The larger decrease of blood pressure after Qigong training in European participants might be due to the somewhat higher baseline systemic blood pressure compared to the Asian participants. Pescatello and Kulikowich demonstrated that participants with the highest baseline blood pressure showed the greatest post-exercise blood pressure reductions [18]. In addition, Melo et al., showed a positive correlation between baseline blood pressure and its reduction after exercise [19]. However, the association between baseline blood pressure and training induced change in blood pressure is not clear. Kiviniemi et al., suggested that baseline sympathetic predominance may predict the larger training induced decrease in DBP indicating that participants with sympathetic predominance may have greater potential to decrease neural sympathetic activity [20]. The present study was conducted in Innsbruck for European group and in Khon Kaen for Asian group. Innsbruck is located at about 600 mabove sea level (with the opportunity to reach easily higher altitudes) while Khon Kaen between 100-200 meters above sea level [21,22]. Living and training at different altitudes may result in differences in physiological response to training. There are several factors influencing blood pressure response to exercise training such as baseline blood pressure, age, genetics, or environmental factor [16,23-25].
In addition, submaximal exercise HRs was significantly decreased after Qigong training in both groups.
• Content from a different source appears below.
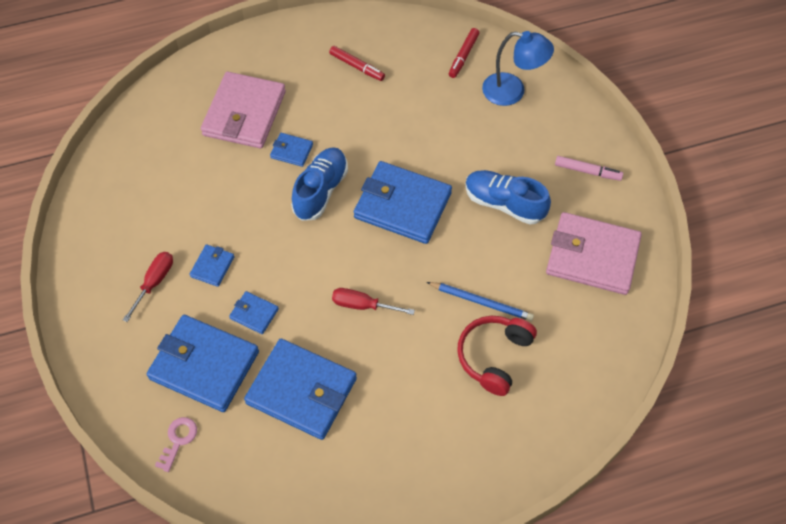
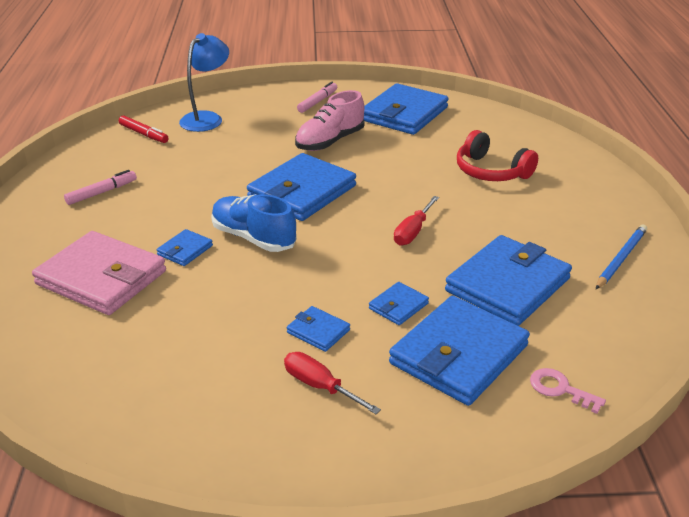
camera: 75 degrees left, 25 degrees down
red marker [329,46,385,81] -> pink marker [64,170,137,205]
blue pencil [427,282,534,321] -> blue pencil moved to [596,225,647,289]
blue shoe [465,170,551,225] -> pink shoe [295,90,365,151]
pink wallet [546,212,642,295] -> blue wallet [364,83,449,135]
This finding is well in agreement with previous studies reporting that a five-week aerobic exercise training program reduced HRs response to submaximal workload with no changes in resting HRs [26]. Carter et al., suggested that endurance exercise training decreases submaximal exercise HRs by reducing sympathetic activity to the heart [27]. Thus, even the low intensity training as done by Qigong training is sufficient to reduce HRs to submaximal exercise.
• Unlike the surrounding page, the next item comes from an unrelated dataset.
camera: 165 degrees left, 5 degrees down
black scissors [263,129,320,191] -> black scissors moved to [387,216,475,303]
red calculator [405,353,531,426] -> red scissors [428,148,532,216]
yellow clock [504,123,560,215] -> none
The strength of the present study is resting BP and submaximal HR changes even in this small group. However, some limitations need to be considered. One of the major limitations of the present study is the small sample size, and participants were recruited from only one country for each group. Another limitation is lack of submaximal HR at T3. However, the results found that submaximal HR significantly decreased after Qigong training in both groups.
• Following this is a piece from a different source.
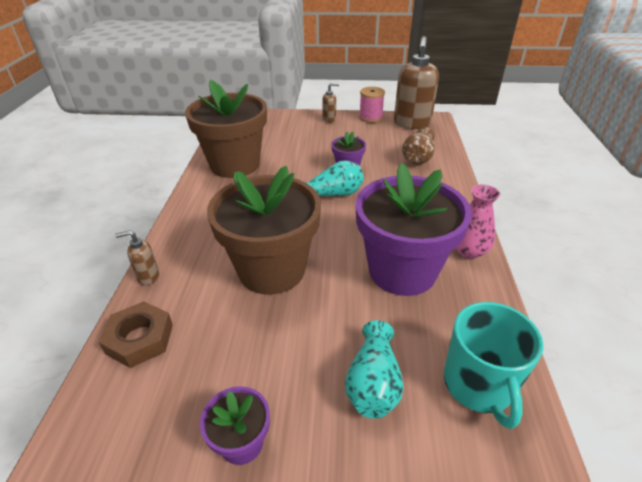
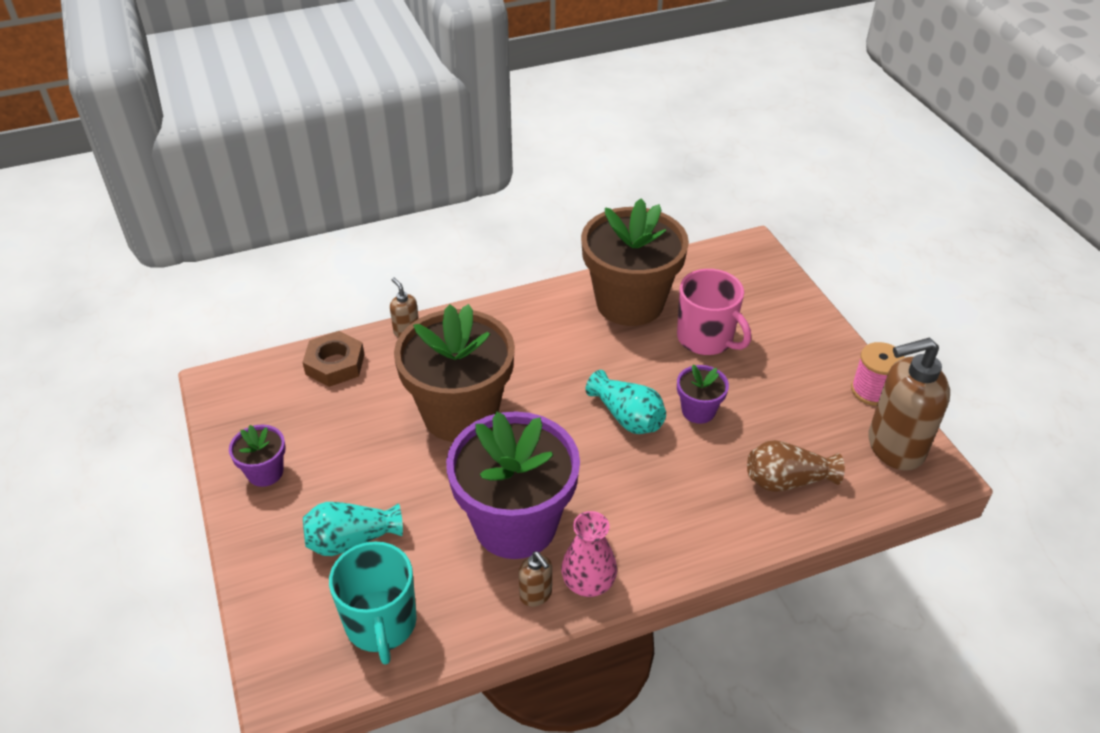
camera: 65 degrees right, 5 degrees up
brown soap dispenser [322,83,339,123] -> brown soap dispenser moved to [519,551,552,607]
turquoise mug [444,302,544,429] -> turquoise mug turned 75 degrees counterclockwise [329,541,417,664]
none -> pink mug [677,269,751,355]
8-week Qigong training improved resting BP and submaximal HRs especially in European participants who showed somewhat higher baseline BP and HRs. However, beneficial effects on blood pressure disappeared after 12 weeks of exercise cessation. Therefore, training continuation is of essential importance. Further research is required to examine whether our SBP findings in response to Qigong training were due to higher baseline blood pressure, sample bias (migration) or ethnicity differences.